Chiara Liguori a déclaré : « Les technologies de captage et de stockage du carbone, ou visant à le retirer de l’atmosphère, ne permettront pas de réduire les émissions de gaz à effet de serre. La plupart d’entre elles sont inefficaces ou n’ont pas encore fait leurs preuves, mais du point de vue des entreprises exploitant les énergies fossiles qui continuent à polluer la planète, elles constituent une distraction utile qui leur permet de faire comme si une solution au changement climatique était à portée de main. »
« Un changement réel est possible.
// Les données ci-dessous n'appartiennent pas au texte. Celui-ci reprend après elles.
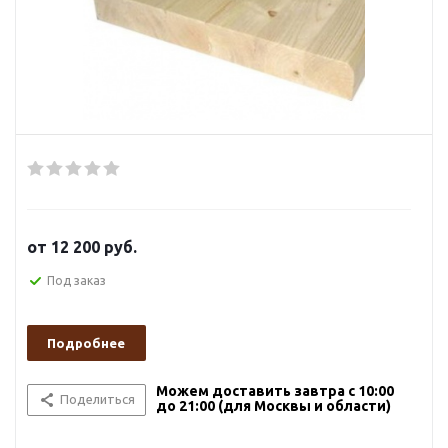
от
12 200 руб.
Под заказ
Подробнее
Можем доставить завтра с 10:00
Поделиться
до 21:00 (для Москвы и области)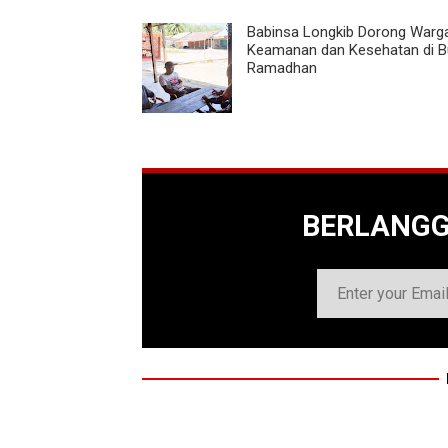
Babinsa Longkib Dorong Warg
Keamanan dan Kesehatan di B
Ramadhan
BERLANG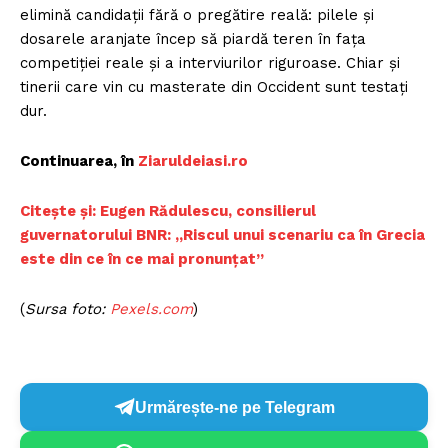
elimină candidații fără o pregătire reală: pilele și
dosarele aranjate încep să piardă teren în fața
competiției reale și a interviurilor riguroase. Chiar și
tinerii care vin cu masterate din Occident sunt testați
dur.
Continuarea, în
Ziaruldeiasi.ro
Citește și: Eugen Rădulescu, consilierul
guvernatorului BNR: „Riscul unui scenariu ca în Grecia
este din ce în ce mai pronunțat”
(
Sursa foto:
Pexels.com
)
Urmărește-ne pe Telegram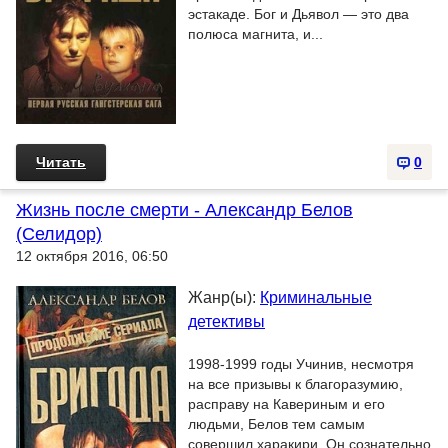
эстакаде. Бог и Дьявол — это два
полюса магнита, и...
Читать
0
Жизнь после смерти - Александр Белов
(Селидор)
12 октября 2016, 06:50
Жанр(ы):
Криминальные
детективы
1998-1999 годы Учинив, несмотря
на все призывы к благоразумию,
расправу на Кавериным и его
людьми, Белов тем самым
совершил харакири. Он сознательно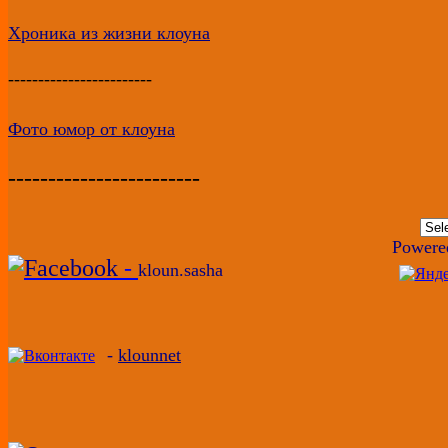
Хроника из жизни клоуна
------------------------
Фото юмор от клоуна
------------------------
Powere
-
kloun.sasha
-
klounnet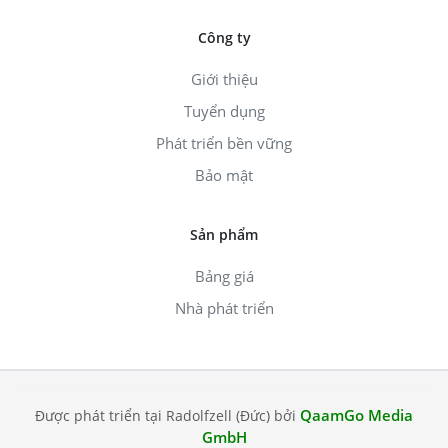
Công ty
Giới thiệu
Tuyển dụng
Phát triển bền vững
Bảo mật
Sản phẩm
Bảng giá
Nhà phát triển
QaamGo Media
Được phát triển tại Radolfzell (Đức) bởi
GmbH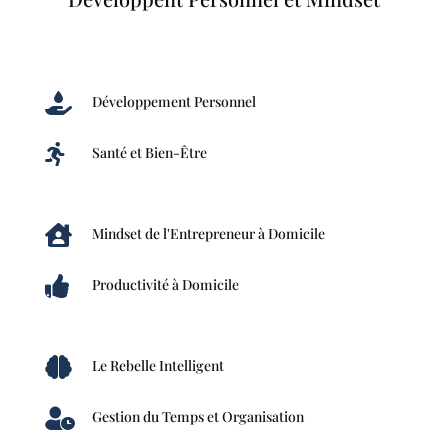

Développement Personnel

Santé et Bien-Être

Mindset de l'Entrepreneur à Domicile

Productivité à Domicile

Le Rebelle Intelligent

Gestion du Temps et Organisation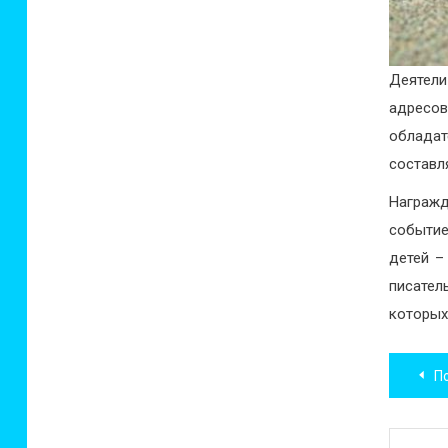
Деятели
адресов
облада
составл
Награжд
событие
детей –
писате
которых
Нав
По
по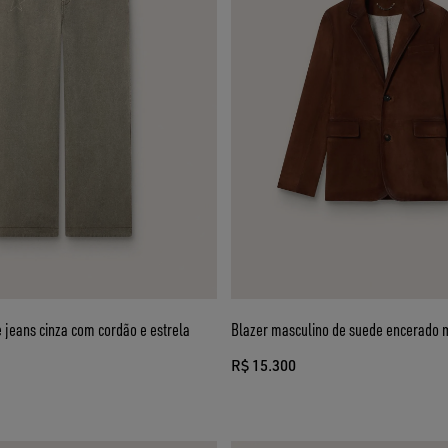
 jeans cinza com cordão e estrela
Blazer masculino de suede encerado
R$ 15.300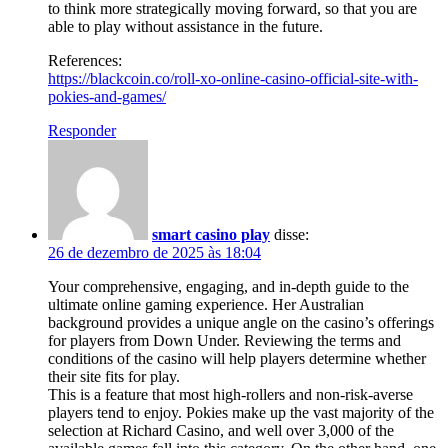
to think more strategically moving forward, so that you are
able to play without assistance in the future.
References:
https://blackcoin.co/roll-xo-online-casino-official-site-with-
pokies-and-games/
Responder
smart casino play
disse:
26 de dezembro de 2025 às 18:04
Your comprehensive, engaging, and in-depth guide to the
ultimate online gaming experience. Her Australian
background provides a unique angle on the casino’s offerings
for players from Down Under. Reviewing the terms and
conditions of the casino will help players determine whether
their site fits for play.
This is a feature that most high-rollers and non-risk-averse
players tend to enjoy. Pokies make up the vast majority of the
selection at Richard Casino, and well over 3,000 of the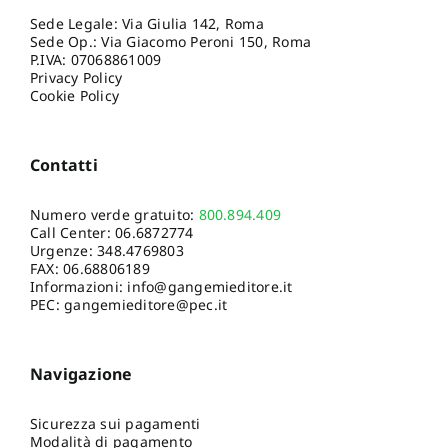
Sede Legale: Via Giulia 142, Roma
Sede Op.: Via Giacomo Peroni 150, Roma
P.IVA: 07068861009
Privacy Policy
Cookie Policy
Contatti
Numero verde gratuito:
800.894.409
Call Center:
06.6872774
Urgenze:
348.4769803
FAX: 06.68806189
Informazioni:
info@gangemieditore.it
PEC: gangemieditore@pec.it
Navigazione
Sicurezza sui pagamenti
Modalità di pagamento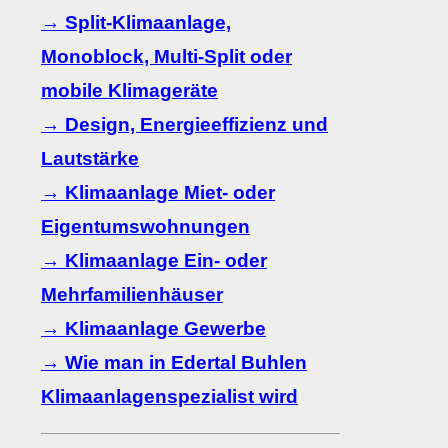
→ Split-Klimaanlage,
Monoblock, Multi-Split oder
mobile Klimageräte
→ Design, Energieeffizienz und
Lautstärke
→ Klimaanlage Miet- oder
Eigentumswohnungen
→ Klimaanlage Ein- oder
Mehrfamilienhäuser
→ Klimaanlage Gewerbe
→ Wie man in Edertal Buhlen
Klimaanlagenspezialist wird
Des percées majeures ont été réalisées sur le terrain des énergies renouvelables et sont susceptibles de réduire très fortement la dépendance mondiale aux combustibles fossiles. Reconnaître qu’une efficacité accrue en matière énergétique et que le développement des transports publics sont cruciaux nous engagera sur une voie plus durable. Le potentiel en termes d’investissement est disponible afin de construire des systèmes énergétiques entièrement basés sur les énergies renouvelables d’ici à 2050.
« Ces avancées pourraient cependant s’avérer insignifiantes en matière d’atténuation des dommages au système climatique, si la production et l’utilisation mondiale des combustibles fossiles n’est pas restreinte de manière draconienne. Les États riches doivent également accroître de manière considérable les financements visant à aider les pays à faible revenu à développer le secteur des énergies renouvelables et à mettre en place des mesures d’adaptation, afin de faire face au changement climatique tout en indemnisant de manière adéquate les personnes touchées pour les pertes et préjudices dont elles sont victimes. »
Complément d’information
Le GIEC est le principal organisme international – comptant 195 États membres – créé en vue de fournir une base scientifique objective pour l'analyse des impacts du changement climatique sur les systèmes naturels et humains. Le rapport de synthèse rendu public lundi 20 mars à Interlaken, en Suisse, rassemble des éléments de preuve issus de diverses études que le GIEC a menées depuis 2018, et est le premier de ce type depuis 2014.
Ce rapport est largement considéré comme essentiel à l’information des gouvernements et des décideurs et décideuses politiques sur l’état actuel et futur du climat dans le monde, ainsi que sur les mesures à adopter afin de s’attaquer à la crise climatique.
Il estime qu’il est possible que la limite fixée à 1,5°C soit dépassée avant 2035. Il affirme que les émissions de gaz à effet de serre doivent quasiment être réduites de moitié d’ici à 2030 afin que nous restions à 1,5°C ou en-dessous, mesures qui seront suivies d’autres réductions. Selon l’Agence internationale de l'énergie, cependant, la production annuelle de pétrole et de gaz dans le monde devrait augmenter d’ici à 2030.
Le GIEC déclare sans équivoque que les gaz à effet de serre, principalement produits par la consommation de combustibles fossiles, mènent à des niveaux sans précédent en matière de réchauffement climatique, et que la décennie écoulée a été la plus chaude des 125 000 dernières années. Cela a déjà causé « des dégâts considérables et des pertes de plus en plus irréversibles » pour la nature et les personnes.
Le GIEC reconnaît aussi les effets particuliers du changement climatique causé par des schémas d’inégalité historiques et persistants, comme le colonialisme, en particulier pour de nombreux peuples autochtones et communautés marginalisées. Le GIEC a aussi souligné que privilégier l’équité, la justice climatique, la justice sociale, l’inclusion et des processus de transition justes peut accélérer les efforts de réduction des émissions et favoriser un développement qui soit à l’épreuve du climat.